→ **YOUR INSTRUCTIONS**
The whole listing below should be printed again exactly, with no images.

*** Opening SUPPLIED ENTRIES ***

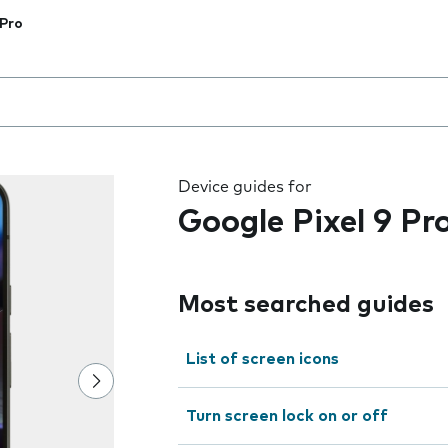
 Pro
 the field as you type
Device guides for
Google Pixel 9 Pr
Most searched guides
List of screen icons
Turn screen lock on or off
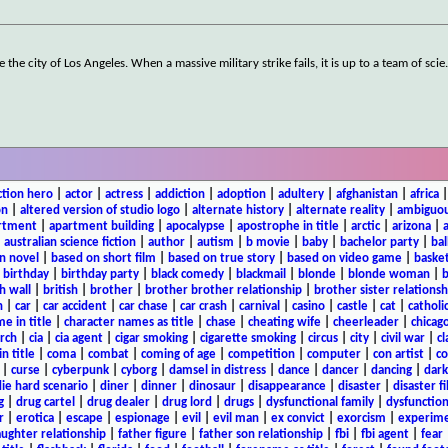
the city of Los Angeles. When a massive military strike fails, it is up to a team of scie
ction hero
|
actor
|
actress
|
addiction
|
adoption
|
adultery
|
afghanistan
|
africa
on
|
altered version of studio logo
|
alternate history
|
alternate reality
|
ambiguou
rtment
|
apartment building
|
apocalypse
|
apostrophe in title
|
arctic
|
arizona
|
|
australian science fiction
|
author
|
autism
|
b movie
|
baby
|
bachelor party
|
bal
n novel
|
based on short film
|
based on true story
|
based on video game
|
basket
|
birthday
|
birthday party
|
black comedy
|
blackmail
|
blonde
|
blonde woman
|
b
h wall
|
british
|
brother
|
brother brother relationship
|
brother sister relationsh
n
|
car
|
car accident
|
car chase
|
car crash
|
carnival
|
casino
|
castle
|
cat
|
catholi
e in title
|
character names as title
|
chase
|
cheating wife
|
cheerleader
|
chicago
rch
|
cia
|
cia agent
|
cigar smoking
|
cigarette smoking
|
circus
|
city
|
civil war
|
cl
in title
|
coma
|
combat
|
coming of age
|
competition
|
computer
|
con artist
|
co
|
curse
|
cyberpunk
|
cyborg
|
damsel in distress
|
dance
|
dancer
|
dancing
|
dar
ie hard scenario
|
diner
|
dinner
|
dinosaur
|
disappearance
|
disaster
|
disaster f
g
|
drug cartel
|
drug dealer
|
drug lord
|
drugs
|
dysfunctional family
|
dysfunction
r
|
erotica
|
escape
|
espionage
|
evil
|
evil man
|
ex convict
|
exorcism
|
experim
aughter relationship
|
father figure
|
father son relationship
|
fbi
|
fbi agent
|
fear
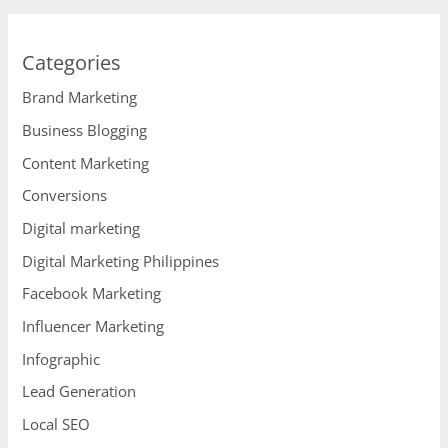
Categories
Brand Marketing
Business Blogging
Content Marketing
Conversions
Digital marketing
Digital Marketing Philippines
Facebook Marketing
Influencer Marketing
Infographic
Lead Generation
Local SEO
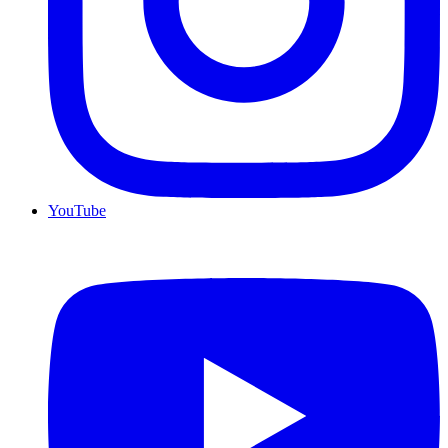
YouTube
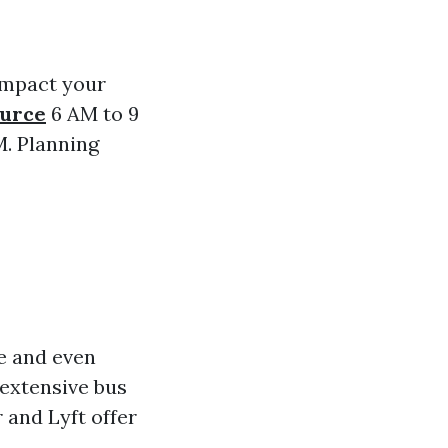
 impact your
ource
6 AM to 9
M. Planning
e and even
extensive bus
 and Lyft offer
.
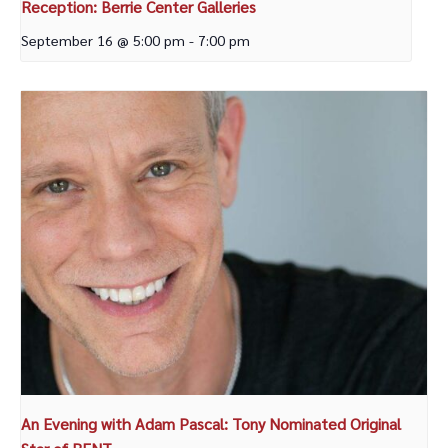
Reception: Berrie Center Galleries
September 16 @ 5:00 pm
-
7:00 pm
An Evening with Adam Pascal: Tony Nominated Original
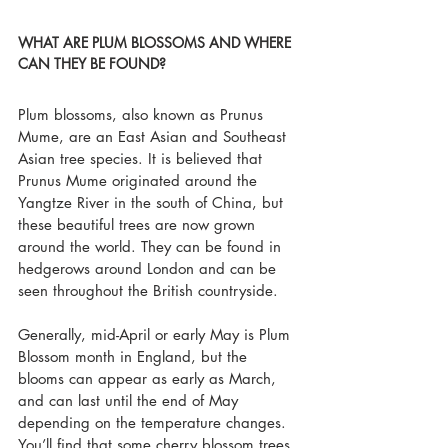
WHAT ARE PLUM BLOSSOMS AND WHERE 
CAN THEY BE FOUND?
Plum blossoms, also known as Prunus 
Mume, are an East Asian and Southeast 
Asian tree species. It is believed that 
Prunus Mume originated around the 
Yangtze River in the south of China, but 
these beautiful trees are now grown 
around the world. They can be found in 
hedgerows around London and can be 
seen throughout the British countryside.
Generally, mid-April or early May is Plum 
Blossom month in England, but the 
blooms can appear as early as March, 
and can last until the end of May 
depending on the temperature changes. 
You’ll find that some cherry blossom trees 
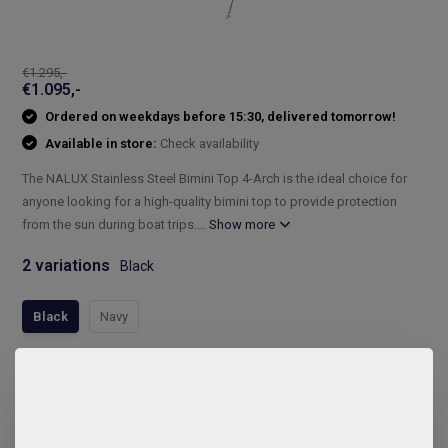
€1.295,-
€1.095,-
Ordered on weekdays before 15:30, delivered tomorrow!
Available in store:
Check availability
The NALUX Stainless Steel Bimini Top 4-Arch is the ideal choice for
anyone looking for a high-quality bimini top to provide protection
from the sun during boat trips....
Show more
2 variations
Black
Black
Navy
Compleet assortiment
Snelle levering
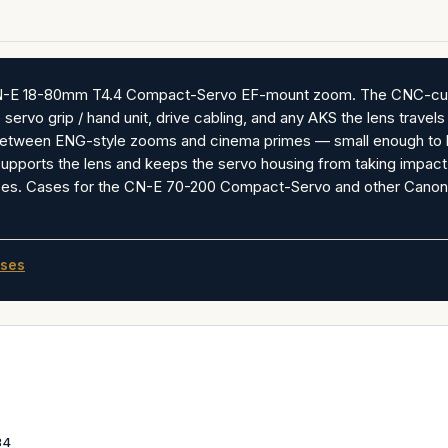
N-E 18-80mm T4.4 Compact-Servo EF-mount zoom. The CNC-cut foa
 servo grip / hand unit, drive cabling, and any AKS the lens travel
etween ENG-style zooms and cinema primes — small enough to han
supports the lens and keeps the servo housing from taking impac
ses. Cases for the CN-E 70-200 Compact-Servo and other Canon
ses
34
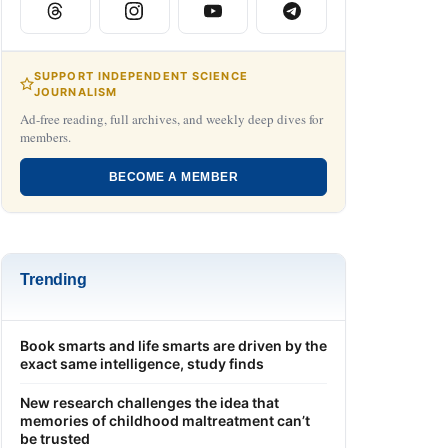
SUPPORT INDEPENDENT SCIENCE
JOURNALISM
Ad-free reading, full archives, and weekly deep dives for
members.
BECOME A MEMBER
Trending
Book smarts and life smarts are driven by the
exact same intelligence, study finds
New research challenges the idea that
memories of childhood maltreatment can’t
be trusted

*** Closing SUPPLIED ENTRIES ***

→ **WRITTEN RESPONSE**
 Pro
 the field as you type
Device guides for
Google Pixel 9 Pr
Most searched guides
List of screen icons
Turn screen lock on or off
the city of Los Angeles. When a massive military strike fails, it is up to a team of scie
ction hero
|
actor
|
actress
|
addiction
|
adoption
|
adultery
|
afghanistan
|
africa
on
|
altered version of studio logo
|
alternate history
|
alternate reality
|
ambiguou
rtment
|
apartment building
|
apocalypse
|
apostrophe in title
|
arctic
|
arizona
|
|
australian science fiction
|
author
|
autism
|
b movie
|
baby
|
bachelor party
|
bal
n novel
|
based on short film
|
based on true story
|
based on video game
|
basket
|
birthday
|
birthday party
|
black comedy
|
blackmail
|
blonde
|
blonde woman
|
b
h wall
|
british
|
brother
|
brother brother relationship
|
brother sister relationsh
n
|
car
|
car accident
|
car chase
|
car crash
|
carnival
|
casino
|
castle
|
cat
|
catholi
e in title
|
character names as title
|
chase
|
cheating wife
|
cheerleader
|
chicago
rch
|
cia
|
cia agent
|
cigar smoking
|
cigarette smoking
|
circus
|
city
|
civil war
|
cl
in title
|
coma
|
combat
|
coming of age
|
competition
|
computer
|
con artist
|
co
|
curse
|
cyberpunk
|
cyborg
|
damsel in distress
|
dance
|
dancer
|
dancing
|
dar
ie hard scenario
|
diner
|
dinner
|
dinosaur
|
disappearance
|
disaster
|
disaster f
g
|
drug cartel
|
drug dealer
|
drug lord
|
drugs
|
dysfunctional family
|
dysfunction
r
|
erotica
|
escape
|
espionage
|
evil
|
evil man
|
ex convict
|
exorcism
|
experim
aughter relationship
|
father figure
|
father son relationship
|
fbi
|
fbi agent
|
fear
Categories
Brand Marketing
Business Blogging
Content Marketing
Conversions
Digital marketing
Digital Marketing Philippines
Facebook Marketing
Influencer Marketing
Infographic
Lead Generation
Local SEO
YouTube
 impact your
ource
6 AM to 9
M. Planning
e and even
extensive bus
 and Lyft offer
.
Reception: Berrie Center Galleries
September 16 @ 5:00 pm
-
7:00 pm
An Evening with Adam Pascal: Tony Nominated Original
WHAT ARE PLUM BLOSSOMS AND WHERE 
CAN THEY BE FOUND?
Plum blossoms, also known as Prunus 
Mume, are an East Asian and Southeast 
Asian tree species. It is believed that 
Prunus Mume originated around the 
Yangtze River in the south of China, but 
these beautiful trees are now grown 
around the world. They can be found in 
hedgerows around London and can be 
seen throughout the British countryside.
Generally, mid-April or early May is Plum 
Blossom month in England, but the 
blooms can appear as early as March, 
and can last until the end of May 
depending on the temperature changes. 
You’ll find that some cherry blossom trees 
€1.295,-
€1.095,-
Ordered on weekdays before 15:30, delivered tomorrow!
Available in store:
Check availability
The NALUX Stainless Steel Bimini Top 4-Arch is the ideal choice for
anyone looking for a high-quality bimini top to provide protection
from the sun during boat trips....
Show more
2 variations
Black
Black
Navy
Compleet assortiment
Snelle levering
N-E 18-80mm T4.4 Compact-Servo EF-mount zoom. The CNC-cut foa
 servo grip / hand unit, drive cabling, and any AKS the lens travel
etween ENG-style zooms and cinema primes — small enough to han
supports the lens and keeps the servo housing from taking impac
ses. Cases for the CN-E 70-200 Compact-Servo and other Canon
ses
34
SUPPORT INDEPENDENT SCIENCE
JOURNALISM
Ad-free reading, full archives, and weekly deep dives for
members.
BECOME A MEMBER
Trending
Book smarts and life smarts are driven by the
exact same intelligence, study finds
New research challenges the idea that
memories of childhood maltreatment can’t
be trusted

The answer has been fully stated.